Parfois, les recherches sont « très, très intimistes, avec seulement une centaine de lecteurs », dit le professeur, qui rappelle que les profs sont maîtres de leur temps.

Il se défend de prôner la marchandisation du savoir, c’est-à-dire de vouloir favoriser les sujets de recherche en fonction des impératifs du marché. « Il faut plutôt se demander si les nouvelles recherches font avancer la science et le savoir-faire », dit-il.

Pierre Tremblay n’est pas le seul à s’interroger. Le titulaire d’un doctorat en histoire Frédéric Bastien est encore plus critique. En tant que professeur de cégep, il dispense quatre cours par session, comparativement à deux pour les universitaires, et il dit avoir tout de même du temps pour faire de la recherche… non subventionnée.

« Les universités ne crèvent pas de faim. Il y a trop de dégrèvements au détriment de l’enseignement », dit l’auteur de l’ouvrage sur le rapatriement de la Constitution La bataille de Londres, qui s’est vendu à des milliers d’exemplaires.

L’historien s’interroge, par exemple, sur l’opportunité d’accorder une subvention de 128 000 $ pour une recherche intitulée « La masculinité dans les collèges classiques du Québec de 1840 à 1960 ». « Ce genre de livres est publié, mais n’est pratiquement pas lu. Et on peut multiplier les exemples semblables », dit-il.

L’ex-vice-recteur de l’administration de l’UQAM, Alain Dufour, est tout aussi catégorique. Selon lui, le sous-financement apparent des universités s’explique par le manque de productivité des professeurs, les conventions collectives rigides et le trop grand nombre de campus qui offrent les mêmes formations, entre autres. 

« Les profs qui donnent des cours de base, comme comptabilité 101, peuvent en faire plus. »

— Alain Dufour, ex-vice-recteur de l’administration de l’UQAM

Dans le cas de l’UQAM, Alain Dufour croit que la grande proportion de professeurs en congé sabbatique contribue à abaisser à 2,8 le nombre de cours par professeur. À l’UQAM, 11 % du corps professoral peut prendre ce congé de ressourcement de 12 mois chaque année, contre 6 % ailleurs. Autre élément propre à l’UQAM : l’établissement n’offre que trois plages horaires de cours par jour contre quatre ailleurs (les cours débutent généralement à 9 h 30 plutôt que 8 h 30), ce qui oblige l’UQAM à louer plus de locaux.

Selon lui, les universités syndiquées auraient avantage à mieux différencier les salaires des profs des différentes facultés en fonction du marché, ce qui donnerait plus de souplesse aux universités pour attirer des candidats prestigieux ou retenir les candidats de secteurs en demande (informatique, finance, etc.).

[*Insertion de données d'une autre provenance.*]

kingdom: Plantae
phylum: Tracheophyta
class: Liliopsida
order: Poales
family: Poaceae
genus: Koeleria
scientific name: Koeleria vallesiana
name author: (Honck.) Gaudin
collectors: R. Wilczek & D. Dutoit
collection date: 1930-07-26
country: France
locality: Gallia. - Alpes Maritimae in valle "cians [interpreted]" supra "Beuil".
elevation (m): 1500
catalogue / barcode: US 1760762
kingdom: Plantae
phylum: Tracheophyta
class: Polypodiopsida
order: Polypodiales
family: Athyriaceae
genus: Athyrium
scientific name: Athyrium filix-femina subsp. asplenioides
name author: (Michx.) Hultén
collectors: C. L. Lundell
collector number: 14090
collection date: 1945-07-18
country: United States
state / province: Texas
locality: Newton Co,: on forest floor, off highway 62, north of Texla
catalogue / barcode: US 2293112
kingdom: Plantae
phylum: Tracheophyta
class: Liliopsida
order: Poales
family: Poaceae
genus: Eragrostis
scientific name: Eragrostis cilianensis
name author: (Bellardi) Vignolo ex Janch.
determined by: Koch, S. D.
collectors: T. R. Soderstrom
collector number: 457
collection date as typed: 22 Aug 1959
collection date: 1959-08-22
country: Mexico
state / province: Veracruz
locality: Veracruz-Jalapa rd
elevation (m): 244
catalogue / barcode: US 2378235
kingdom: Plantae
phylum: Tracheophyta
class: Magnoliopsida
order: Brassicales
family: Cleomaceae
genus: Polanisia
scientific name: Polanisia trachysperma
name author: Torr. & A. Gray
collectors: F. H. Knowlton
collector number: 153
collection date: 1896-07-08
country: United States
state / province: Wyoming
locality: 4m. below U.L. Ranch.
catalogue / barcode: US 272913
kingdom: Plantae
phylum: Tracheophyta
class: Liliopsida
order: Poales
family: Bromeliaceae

À l’heure où l’on fait des coupes jusqu’à l’aide sociale aux schizophrènes, n’y a-t-il pas lieu de trouver une façon d’optimiser les fonds mis à la disposition des universités ?

*En Ontario, ces chiffres viennent de la COQES (2012) et pour le Québec, d’un sondage mené auprès des professeurs par le Conseil supérieur de l’éducation (2003).